#### The data ####

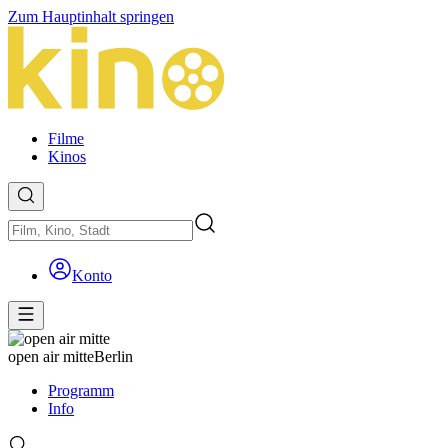
Zum Hauptinhalt springen
Filme
Kinos
Konto
open air mitte
Berlin
Programm
Info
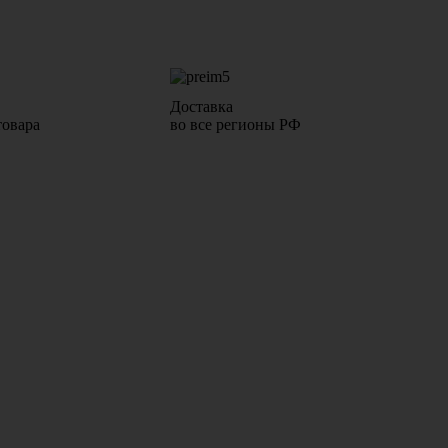
Доставка
товара
во все регионы РФ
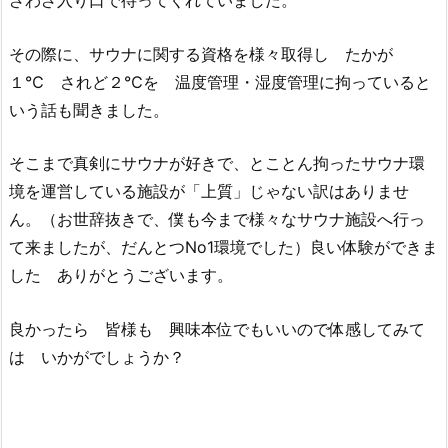
ざわざ入り口で待ってくれていました。
その際に、サウナに関する資格を様々取得し たかが
１℃ されど２℃を 温度管理・湿度管理に拘っていると
いう話も聞きました。
そこまで真剣にサウナが好きで、とことん拘ったサウナ環
境を運営している施設が「上質」じゃない訳はありませ
ん。（お世辞抜きで、僕も今まで様々なサウナ施設へ行っ
て来ましたが、だんとつNo1環境でした）良い体験ができま
した ありがとうございます。
良かったら 皆様も 興味本位でもいいので体感してみて
は いかがでしょうか？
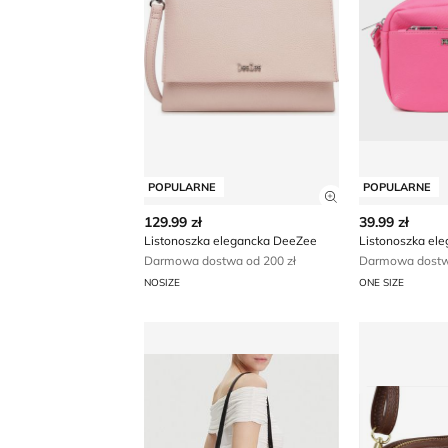
POPULARNE
POPULARNE
Zobacz szczegó
129.99 zł
39.99 zł
Listonoszka elegancka DeeZee
Listonoszka el
Darmowa dostwa od 200 zł
Darmowa dostwa
NOSIZE
ONE SIZE
Listonoszka elegancka Guess
Listonoszka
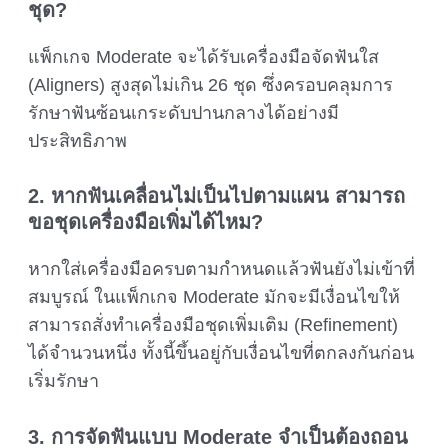
ชุด?
แพ็กเกจ Moderate จะได้รับเครื่องมือจัดฟันใส
(Aligners) สูงสุดไม่เกิน 26 ชุด ซึ่งครอบคลุมการ
รักษาฟันซ้อนเกระดับปานกลางได้อย่างมี
ประสิทธิภาพ
2. หากฟันเคลื่อนไม่เป็นไปตามแผน สามารถ
ขอชุดเครื่องมือเพิ่มได้ไหม?
หากใส่เครื่องมือครบตามกำหนดแล้วฟันยังไม่เข้าที่
สมบูรณ์ ในแพ็กเกจ Moderate มักจะมีเงื่อนไขให้
สามารถสั่งทำเครื่องมือชุดเพิ่มเติม (Refinement)
ได้จำนวนหนึ่ง ทั้งนี้ขึ้นอยู่กับเงื่อนไขที่ตกลงกันก่อน
เริ่มรักษา
3. การจัดฟันแบบ Moderate จำเป็นต้องถอน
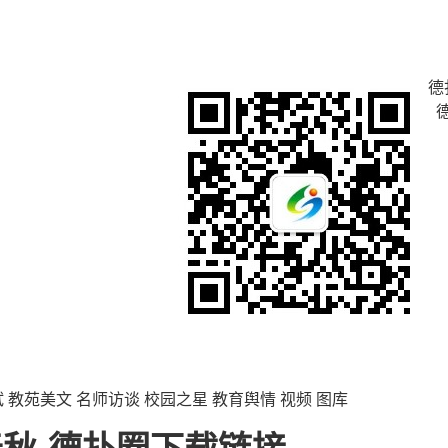
德
试
教苑美文
名师访谈
校园之星
教育舆情
视频
图库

####

### Task details
Take the line with "3. การจัดฟันแบบ Moderate จำเป็นต้องถอน" as the first line and the last line of the records above as the final one; reproduce exactly the lines between them, both included, without pictures.

### Exercise output
3. การจัดฟันแบบ Moderate จำเป็นต้องถอน
德
试
教苑美文
名师访谈
校园之星
教育舆情
视频
图库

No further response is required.